In a move that may not be surprising to some, E3 2023 has been cancelled, the Entertainment Software Association (ESA) has announced.

Yesterday, IGN confirmed from two sources that the ESA has announced E3’s cancellation in an email sent out to the organisation’s members.

According to IGN, the email referred to E3 as “a beloved event and brand“, but that the planned 2023 event “simply did not garner the sustained interest necessary to execute it in a way that would showcase the size, strength, and impact of our industry.

E3 2018. Credit: ReedPop

Following the report from IGN, the ESA released a public statement from Kyle Marsden-Kish, Global VP of Gaming at ReedPop:

This was a difficult decision because of all the effort we and our partners put toward making this event happen, but we had to do what’s right for the industry and what’s right for E3. We appreciate and understand that interested companies wouldn’t have playable demos ready and that resourcing challenges made being at E3 this summer an obstacle they couldn’t overcome. For those who did commit to E3 2023, we’re sorry we can’t put on the showcase you deserve and that you’ve come to expect from ReedPop’s event experiences.

E3 2023, originally due to be held between June 13th and June 16th in Los Angeles, was announced last year after the ESA had also cancelled the 2022 version of the event. In recent months, multiple publishers including Xbox, PlayStation, Nintendo, and more recently, Ubisoft, announced they would not be attending E3 2023 in any capacity.

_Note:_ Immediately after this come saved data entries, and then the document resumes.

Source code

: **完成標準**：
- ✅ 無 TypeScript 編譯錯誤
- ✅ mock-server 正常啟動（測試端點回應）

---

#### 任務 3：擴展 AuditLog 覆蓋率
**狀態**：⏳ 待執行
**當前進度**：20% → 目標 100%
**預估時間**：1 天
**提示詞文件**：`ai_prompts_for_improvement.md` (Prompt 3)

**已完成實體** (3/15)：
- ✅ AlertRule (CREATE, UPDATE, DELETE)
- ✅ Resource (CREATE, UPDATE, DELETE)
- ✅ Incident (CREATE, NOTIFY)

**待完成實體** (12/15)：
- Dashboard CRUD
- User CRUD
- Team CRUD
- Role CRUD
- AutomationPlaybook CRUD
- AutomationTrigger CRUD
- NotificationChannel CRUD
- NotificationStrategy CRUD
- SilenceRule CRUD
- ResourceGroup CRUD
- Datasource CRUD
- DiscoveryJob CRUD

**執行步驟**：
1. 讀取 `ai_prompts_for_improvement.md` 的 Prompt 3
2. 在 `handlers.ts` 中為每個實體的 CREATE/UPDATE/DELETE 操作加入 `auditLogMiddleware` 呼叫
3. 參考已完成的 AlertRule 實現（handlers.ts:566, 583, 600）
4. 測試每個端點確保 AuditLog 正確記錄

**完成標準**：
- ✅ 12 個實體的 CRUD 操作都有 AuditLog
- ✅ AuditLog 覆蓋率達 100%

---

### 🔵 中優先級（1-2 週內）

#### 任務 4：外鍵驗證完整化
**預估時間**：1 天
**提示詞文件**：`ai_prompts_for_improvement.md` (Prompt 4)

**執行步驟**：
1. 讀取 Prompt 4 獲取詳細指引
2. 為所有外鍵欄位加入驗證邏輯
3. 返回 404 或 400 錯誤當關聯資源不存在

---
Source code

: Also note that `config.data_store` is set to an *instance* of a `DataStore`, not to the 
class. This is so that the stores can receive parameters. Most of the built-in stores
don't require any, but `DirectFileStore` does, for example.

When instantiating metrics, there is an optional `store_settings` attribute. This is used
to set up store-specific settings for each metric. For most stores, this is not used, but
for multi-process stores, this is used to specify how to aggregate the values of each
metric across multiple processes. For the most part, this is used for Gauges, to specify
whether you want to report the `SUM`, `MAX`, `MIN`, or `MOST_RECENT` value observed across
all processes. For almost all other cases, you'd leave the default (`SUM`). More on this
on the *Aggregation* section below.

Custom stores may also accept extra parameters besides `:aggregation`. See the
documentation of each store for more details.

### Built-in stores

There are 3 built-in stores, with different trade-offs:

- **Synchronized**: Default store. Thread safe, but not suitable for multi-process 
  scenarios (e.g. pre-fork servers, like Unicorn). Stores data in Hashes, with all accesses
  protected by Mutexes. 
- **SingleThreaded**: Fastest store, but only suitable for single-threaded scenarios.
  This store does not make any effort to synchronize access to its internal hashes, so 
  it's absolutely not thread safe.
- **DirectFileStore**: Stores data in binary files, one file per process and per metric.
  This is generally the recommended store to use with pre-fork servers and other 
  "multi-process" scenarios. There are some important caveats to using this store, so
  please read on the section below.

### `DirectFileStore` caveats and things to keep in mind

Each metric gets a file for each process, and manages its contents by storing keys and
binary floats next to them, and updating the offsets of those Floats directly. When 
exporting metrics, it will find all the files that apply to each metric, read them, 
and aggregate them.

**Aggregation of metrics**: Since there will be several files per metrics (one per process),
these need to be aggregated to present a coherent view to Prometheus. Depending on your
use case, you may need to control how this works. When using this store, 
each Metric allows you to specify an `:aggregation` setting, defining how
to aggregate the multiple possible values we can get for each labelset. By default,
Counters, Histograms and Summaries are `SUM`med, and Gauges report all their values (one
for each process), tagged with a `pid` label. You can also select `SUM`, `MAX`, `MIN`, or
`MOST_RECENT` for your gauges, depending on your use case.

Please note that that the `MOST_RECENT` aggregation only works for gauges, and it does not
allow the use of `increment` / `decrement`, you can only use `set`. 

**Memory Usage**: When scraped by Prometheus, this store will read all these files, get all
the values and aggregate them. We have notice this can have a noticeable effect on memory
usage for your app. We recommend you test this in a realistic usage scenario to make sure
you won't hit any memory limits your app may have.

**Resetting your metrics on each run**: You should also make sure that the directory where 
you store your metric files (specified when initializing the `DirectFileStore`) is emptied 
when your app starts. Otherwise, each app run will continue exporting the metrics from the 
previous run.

ReedPop and the ESA states that they will continue to work together on “future E3 events.” However, with two years in a row of the event being cancelled, it’s not looking good for the trade event’s long-term survival. 

It’s very clear that the Covid-19 pandemic has changed the way industry events are conducted, with many big publishers opting to do online-only digital events. It ends up being cheaper for them and more accessible to the general public. 

However, smaller publishers and developers may struggle to create awareness of their upcoming releases without forking out a large budget for Summer Games Fest.